- Ik was uitgegaan om........
- Om hazenstrikken te spannen of misschien om te bespieden, vulde de graaf aan.
Heinke boog het hoofd en antwoordde niet.
- Vertel nu eens: hoe kwaamt gij in dien zak?
Ik vermoed dat één der jachtopzichters u een toer gespeeld heefd die inderdaad niet slecht bedacht was. Hij stak u in den zak dien gij mêegebracht had om er de gestrikte hazen in te bergen.
Niet slecht, niet slecht, ging de graaf voort, zoo moesten alle pensjagers afgevangen worden.
Doch, ging hij voort, zijn strengen toon van daar straks hernemend, vertel nu eens waarom gij in het kamp rondzwierft.
- Ik had onraad vermoed en wilde zien wat er tegen u beraamd werd, genadige heer, zei Heinke bevend.
- Onraad? riep de jonge van Oudburg; wat praat ge van
- Het is zooals ik zeg, genadige heer, ik meende u dienst te bewijzen.
- Ga voort, bevool de aanvoerder streng.
- Ik lag nauwelijks te ruste in het vertrek dat mijn welwillende beschermer tot mijne beschikking gesteld had, toen ik bij den ingang gerucht meende te hooren,
Ondanks de duisternis, die in 't vertrek heerschte, was ik toch spoedig overtuigd dat er iemand in het vertrek drong.
Koenraad sliep in den tegenovergestelden hoek, dat hoorde ik duidelijk aan zijne regelmatige ademhaling.

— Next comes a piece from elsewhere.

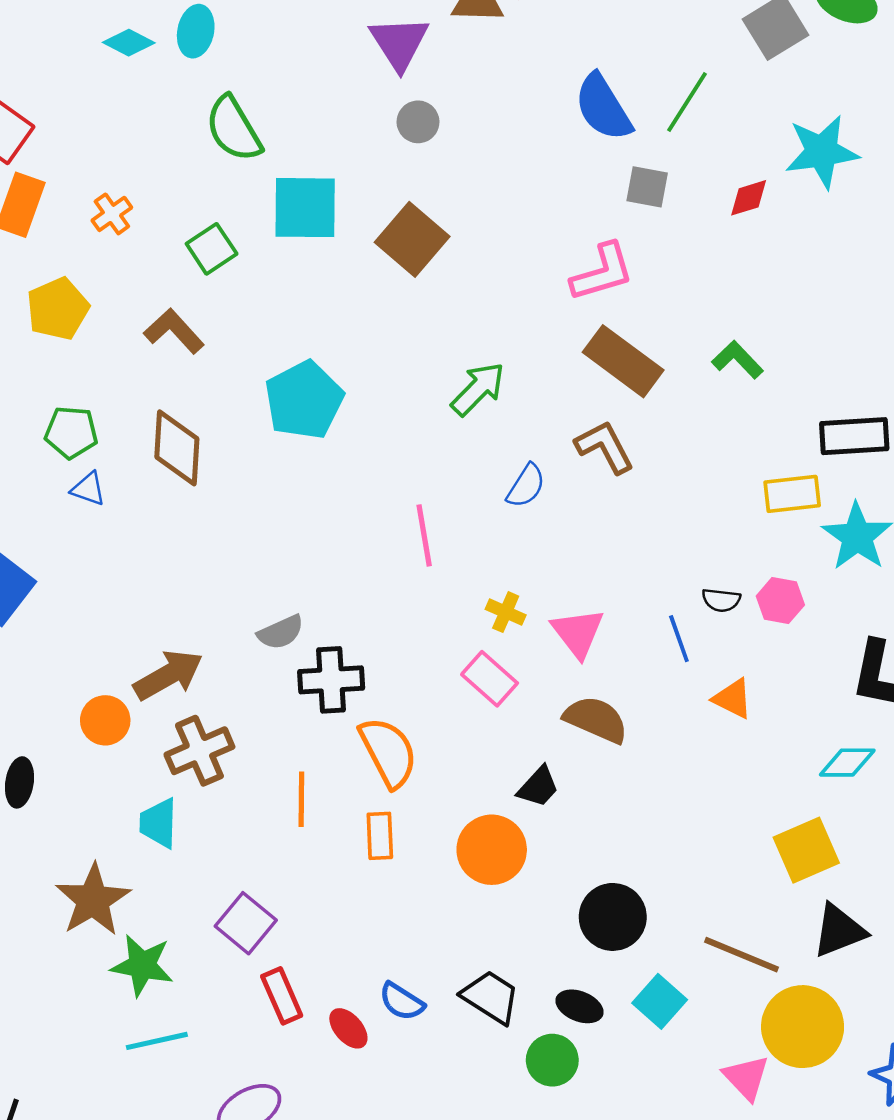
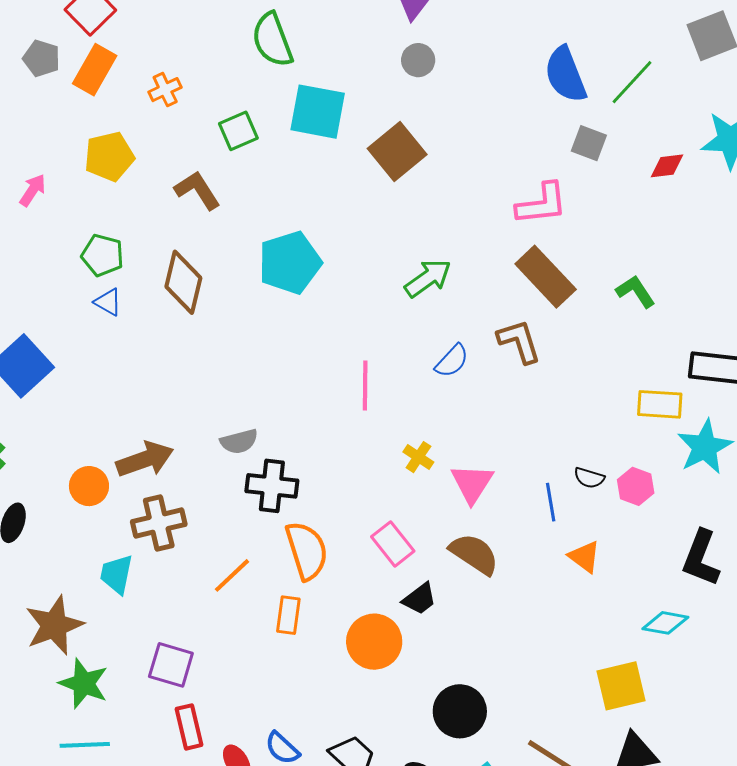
pink rectangle: (490, 679) -> (393, 544), moved
orange line: (301, 799) -> (232, 575), turned 36
purple square: (246, 923) -> (171, 665), turned -33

Ik had mij op mijn leger overeind gezet en trachtte door de duisternis heen te ontdekken wat er bij den ingang gebeurde.
Heinke hield een oogenblik met spreken op om na te gaan welken indruk zijne woorden maakten.
- Ga voort, bevool van Oudburg, steeds op denzelfden kouden, onverschilligen toon.
- Ik verroerde niet en hield mijn adem in, ging het bultenaarken voort.
Eensklaps hoorde ik eene fluisterende stem die zei:
- Hij slaapt.......... alles is stil, maak spoed.
Die woorden golden gewis Koenraad, mijn weldoener.
Ik begreep dat er iets tegen hem beraamd werd. Wilde men hem vermoorden?